§ **DATASET RECORDS**
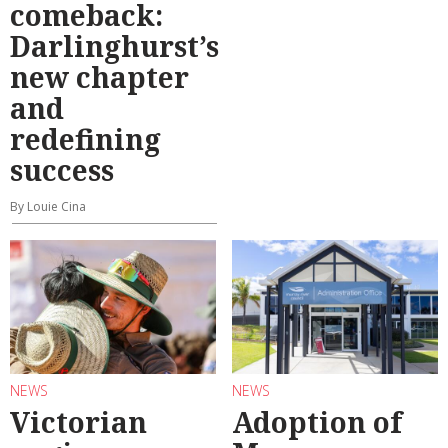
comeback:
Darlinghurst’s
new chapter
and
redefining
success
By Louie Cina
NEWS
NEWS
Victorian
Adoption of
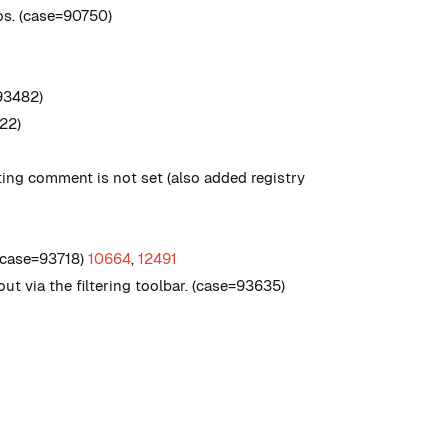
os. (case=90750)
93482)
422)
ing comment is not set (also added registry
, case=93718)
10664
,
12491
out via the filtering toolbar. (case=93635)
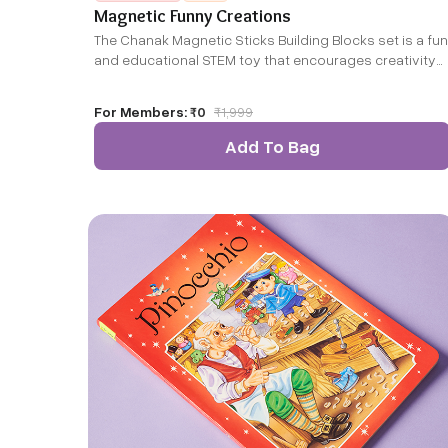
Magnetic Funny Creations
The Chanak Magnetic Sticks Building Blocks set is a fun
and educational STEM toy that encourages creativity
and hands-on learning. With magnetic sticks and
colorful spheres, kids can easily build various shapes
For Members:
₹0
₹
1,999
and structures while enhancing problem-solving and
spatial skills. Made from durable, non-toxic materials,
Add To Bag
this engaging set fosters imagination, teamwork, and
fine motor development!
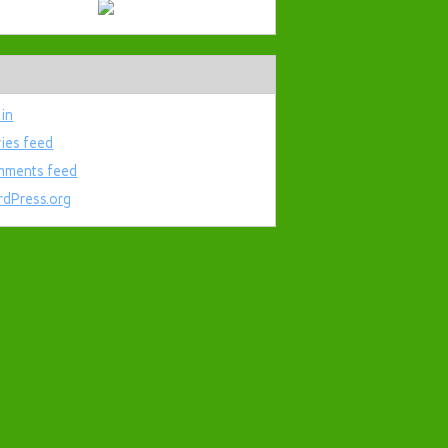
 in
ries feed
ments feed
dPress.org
* * *
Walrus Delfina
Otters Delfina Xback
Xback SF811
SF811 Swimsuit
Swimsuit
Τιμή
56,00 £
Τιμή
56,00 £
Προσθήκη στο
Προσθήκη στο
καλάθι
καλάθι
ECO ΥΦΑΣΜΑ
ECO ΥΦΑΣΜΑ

§ **WORK ITEM**
Pull out every line in the items above that contains the word "case", copying each one in full.

§ **OUTPUT OF THE EXERCISE**
os. (case=90750)
, case=93718)
out via the filtering toolbar. (case=93635)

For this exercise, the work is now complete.